Dataset entries -
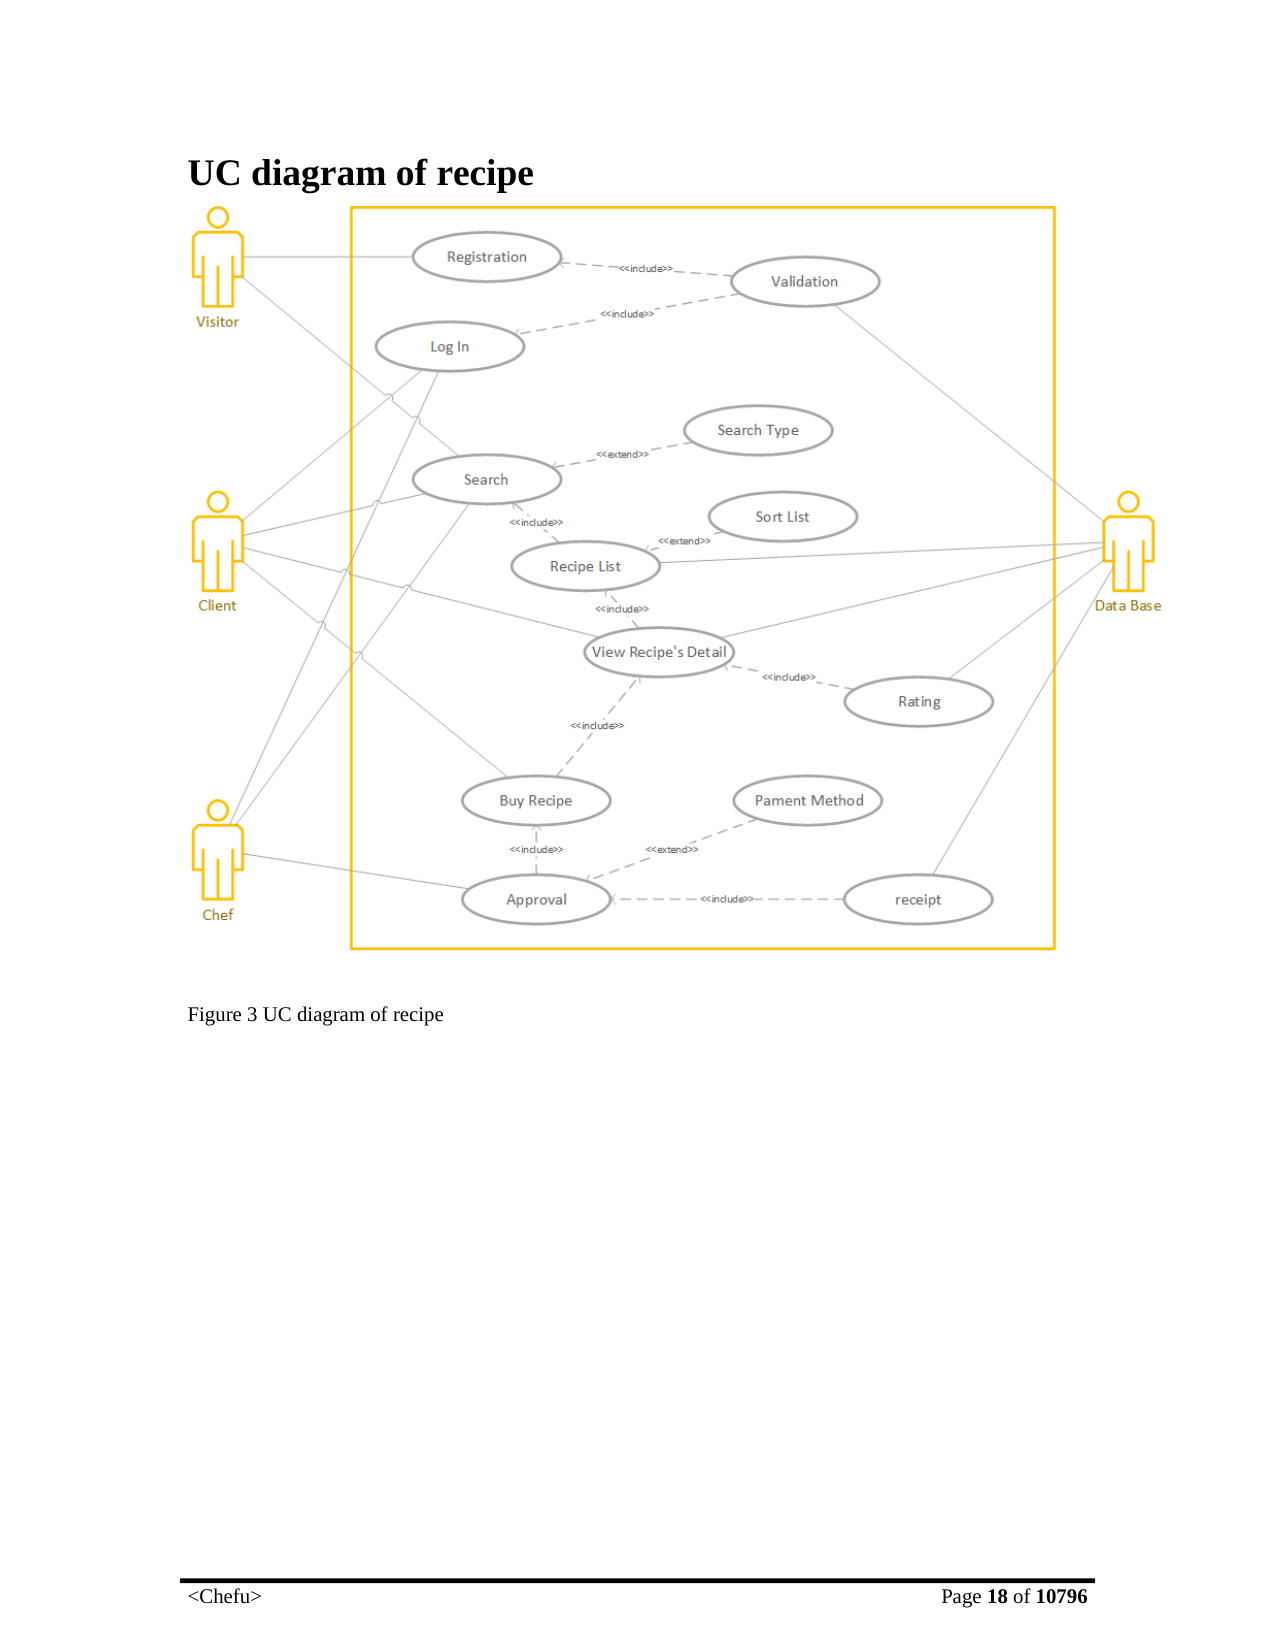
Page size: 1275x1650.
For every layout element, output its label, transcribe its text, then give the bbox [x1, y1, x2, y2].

picture [187, 205, 1171, 951]
text UC diagram of recipe [187, 150, 1087, 193]
text Figure 3 UC diagram of recipe [187, 1002, 1087, 1026]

Written task - Before handing back the copy, remove the pictures; otherwise print the data exactly.

Exercise solution -
Page size: 1275x1650.
For every layout element, output its label, transcribe its text, then give the bbox [x1, y1, x2, y2].

picture [187, 205, 1171, 951]
text UC diagram of recipe [187, 150, 1087, 193]
text Figure 3 UC diagram of recipe [187, 1002, 1087, 1026]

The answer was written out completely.